Author: Mona Rekik (Tunisia)
Co-authors: Sonda Kammoun, Takwa Sammouda, Saloua Ben Amor, Omar Ayadi, Salma Gargouri, Amira Trigui
Purpose
To report a case of severe ocular hypotony following blunt ocular trauma and to demonstrate the interest of swept-source optical coherence tomography for the diagnosis and follow-up
Setting/Venue
Department of Ophthalmology, HabibBourguiba University Hospital, Faculty of Medicine, University of Sfax, Tunisia.
Methods
case report
Results
A 20-year-old woman presented with complains of visual loss in the left eye three days following blunt ocular trauma. Visual acuity was limited to light perceptions in the left eye and 10/10 the right eye. The examination found severe hypotonia, total hyphema and intravitreal hemorrhage without retinal detachment. After 7days, resorption of hyphema and intravitreal hemorrhage was noted and the fundus examination showed a centromacular hematoma, retinal folds macular and peripapillary and papillary edema. Swept-source optical coherence tomography confirmed retinal folds and showed associated choroidal folds. The patient received local and general corticosteroid therapy. After three months of treatement, a slight improvement was noted. Visual acuity was 2/10 associated to central scotoma, intraocular pressure was 8mmhg. Fundus examination showed disappearance of the macular hematoma but with the persistence of papillary edema, retinal and choroidal folds visualized by swept-source optical coherence tomography. After a year of follow up, visual acuity remained stable, central scotoma was definitive, intraocular pressure was normal at 11 mm Hg. Fundus examination and swept-source optical coherence tomography showed the persistence of choroidal and retinal folds with papillary hyperemia.
Conlusions
Hypotony following blunt ocular trauma is a severe complication whose exact pathogenesis is not clear.
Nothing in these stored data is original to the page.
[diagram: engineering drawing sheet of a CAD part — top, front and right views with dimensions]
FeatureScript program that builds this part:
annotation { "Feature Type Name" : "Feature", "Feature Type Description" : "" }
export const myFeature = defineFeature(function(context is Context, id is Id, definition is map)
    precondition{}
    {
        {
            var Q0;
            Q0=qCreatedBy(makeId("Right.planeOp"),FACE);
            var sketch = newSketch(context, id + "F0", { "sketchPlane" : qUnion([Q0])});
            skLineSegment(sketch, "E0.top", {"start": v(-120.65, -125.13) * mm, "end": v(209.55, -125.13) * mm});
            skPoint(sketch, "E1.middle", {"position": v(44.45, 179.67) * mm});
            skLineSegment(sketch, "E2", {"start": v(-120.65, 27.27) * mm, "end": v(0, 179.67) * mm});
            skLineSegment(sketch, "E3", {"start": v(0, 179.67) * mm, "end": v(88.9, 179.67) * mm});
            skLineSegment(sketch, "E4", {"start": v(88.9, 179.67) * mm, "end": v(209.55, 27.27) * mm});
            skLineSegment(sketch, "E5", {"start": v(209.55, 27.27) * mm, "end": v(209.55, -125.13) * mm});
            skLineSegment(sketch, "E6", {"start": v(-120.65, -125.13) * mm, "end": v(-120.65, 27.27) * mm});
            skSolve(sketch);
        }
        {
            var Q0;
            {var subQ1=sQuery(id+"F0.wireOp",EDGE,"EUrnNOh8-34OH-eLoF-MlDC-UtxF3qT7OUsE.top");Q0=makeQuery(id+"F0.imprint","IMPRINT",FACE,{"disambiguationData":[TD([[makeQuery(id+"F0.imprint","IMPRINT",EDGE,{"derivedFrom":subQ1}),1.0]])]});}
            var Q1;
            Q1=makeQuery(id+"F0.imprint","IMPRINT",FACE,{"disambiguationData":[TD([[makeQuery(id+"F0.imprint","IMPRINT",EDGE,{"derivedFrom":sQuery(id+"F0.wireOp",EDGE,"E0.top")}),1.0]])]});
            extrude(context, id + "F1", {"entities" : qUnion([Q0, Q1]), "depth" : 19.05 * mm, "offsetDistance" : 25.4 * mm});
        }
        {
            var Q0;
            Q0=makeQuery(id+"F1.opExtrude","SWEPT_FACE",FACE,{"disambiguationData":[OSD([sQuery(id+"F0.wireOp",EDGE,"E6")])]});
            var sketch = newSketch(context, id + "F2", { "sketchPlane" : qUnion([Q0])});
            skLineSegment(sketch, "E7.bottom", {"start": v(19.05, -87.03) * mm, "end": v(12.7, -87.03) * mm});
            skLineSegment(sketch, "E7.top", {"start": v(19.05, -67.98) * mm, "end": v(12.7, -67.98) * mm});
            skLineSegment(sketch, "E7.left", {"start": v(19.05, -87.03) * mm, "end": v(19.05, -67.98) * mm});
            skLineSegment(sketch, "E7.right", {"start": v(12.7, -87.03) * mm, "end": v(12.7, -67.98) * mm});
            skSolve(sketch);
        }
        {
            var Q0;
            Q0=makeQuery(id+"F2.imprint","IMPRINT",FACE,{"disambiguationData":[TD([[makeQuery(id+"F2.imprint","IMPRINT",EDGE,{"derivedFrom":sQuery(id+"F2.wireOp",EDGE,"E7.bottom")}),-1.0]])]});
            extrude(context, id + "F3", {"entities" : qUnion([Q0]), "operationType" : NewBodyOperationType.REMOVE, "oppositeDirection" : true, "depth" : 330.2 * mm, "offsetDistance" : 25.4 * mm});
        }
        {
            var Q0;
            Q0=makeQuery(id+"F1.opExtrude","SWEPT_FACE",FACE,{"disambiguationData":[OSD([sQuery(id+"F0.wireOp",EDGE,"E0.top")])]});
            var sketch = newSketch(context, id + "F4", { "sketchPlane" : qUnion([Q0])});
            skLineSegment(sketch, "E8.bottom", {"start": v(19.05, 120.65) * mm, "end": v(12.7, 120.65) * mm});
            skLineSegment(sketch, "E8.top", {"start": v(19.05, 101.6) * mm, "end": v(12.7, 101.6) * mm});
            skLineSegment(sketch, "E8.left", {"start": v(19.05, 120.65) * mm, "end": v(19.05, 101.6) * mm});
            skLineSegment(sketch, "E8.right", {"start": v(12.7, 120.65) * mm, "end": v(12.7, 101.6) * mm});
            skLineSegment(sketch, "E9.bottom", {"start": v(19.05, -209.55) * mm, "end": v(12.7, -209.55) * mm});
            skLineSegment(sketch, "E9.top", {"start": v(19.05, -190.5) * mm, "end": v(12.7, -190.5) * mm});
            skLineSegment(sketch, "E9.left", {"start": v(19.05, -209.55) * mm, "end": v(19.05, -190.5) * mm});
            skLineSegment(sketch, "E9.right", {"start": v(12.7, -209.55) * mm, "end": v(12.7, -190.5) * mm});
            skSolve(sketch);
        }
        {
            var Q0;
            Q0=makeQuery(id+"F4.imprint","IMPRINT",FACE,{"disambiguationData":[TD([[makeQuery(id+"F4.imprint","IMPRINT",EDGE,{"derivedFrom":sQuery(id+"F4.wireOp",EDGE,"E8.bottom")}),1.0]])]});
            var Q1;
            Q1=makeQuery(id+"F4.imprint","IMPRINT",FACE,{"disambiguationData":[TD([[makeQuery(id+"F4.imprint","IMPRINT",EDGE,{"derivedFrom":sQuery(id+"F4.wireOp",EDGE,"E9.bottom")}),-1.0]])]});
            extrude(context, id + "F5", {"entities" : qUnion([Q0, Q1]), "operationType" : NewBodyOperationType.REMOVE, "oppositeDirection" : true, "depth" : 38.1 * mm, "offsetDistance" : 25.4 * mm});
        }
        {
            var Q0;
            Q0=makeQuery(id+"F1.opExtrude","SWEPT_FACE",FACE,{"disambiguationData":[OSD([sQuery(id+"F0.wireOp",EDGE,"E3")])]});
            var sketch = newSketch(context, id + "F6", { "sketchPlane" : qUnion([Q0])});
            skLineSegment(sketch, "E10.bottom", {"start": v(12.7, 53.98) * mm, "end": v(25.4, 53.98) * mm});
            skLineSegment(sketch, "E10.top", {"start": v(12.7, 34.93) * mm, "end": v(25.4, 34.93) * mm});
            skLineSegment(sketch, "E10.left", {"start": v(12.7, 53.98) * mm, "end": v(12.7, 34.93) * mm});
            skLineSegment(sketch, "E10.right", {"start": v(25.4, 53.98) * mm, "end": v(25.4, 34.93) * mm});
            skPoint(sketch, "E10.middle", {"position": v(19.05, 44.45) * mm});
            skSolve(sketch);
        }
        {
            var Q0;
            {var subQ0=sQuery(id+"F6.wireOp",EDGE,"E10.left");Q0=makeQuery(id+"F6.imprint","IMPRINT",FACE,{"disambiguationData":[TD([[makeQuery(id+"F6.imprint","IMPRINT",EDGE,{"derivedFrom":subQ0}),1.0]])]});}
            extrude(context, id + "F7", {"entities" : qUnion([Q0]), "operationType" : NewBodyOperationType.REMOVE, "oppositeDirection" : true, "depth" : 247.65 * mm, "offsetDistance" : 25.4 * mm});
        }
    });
Persisting hypotony causes complications that involve all ocular tissues and leads to corresponding visual loss. The prognosis for Hypotony following blunt ocular trauma is usually poor, which results from associated traumatic lesions or specific complications of persisting hypotony such as maculopathy, disc edema, as seen in our patient. Non-invasive clinical imaging with swept-source optical coherence tomography is an important adjunctive imaging modality in the diagnosis and follow-up of these complications.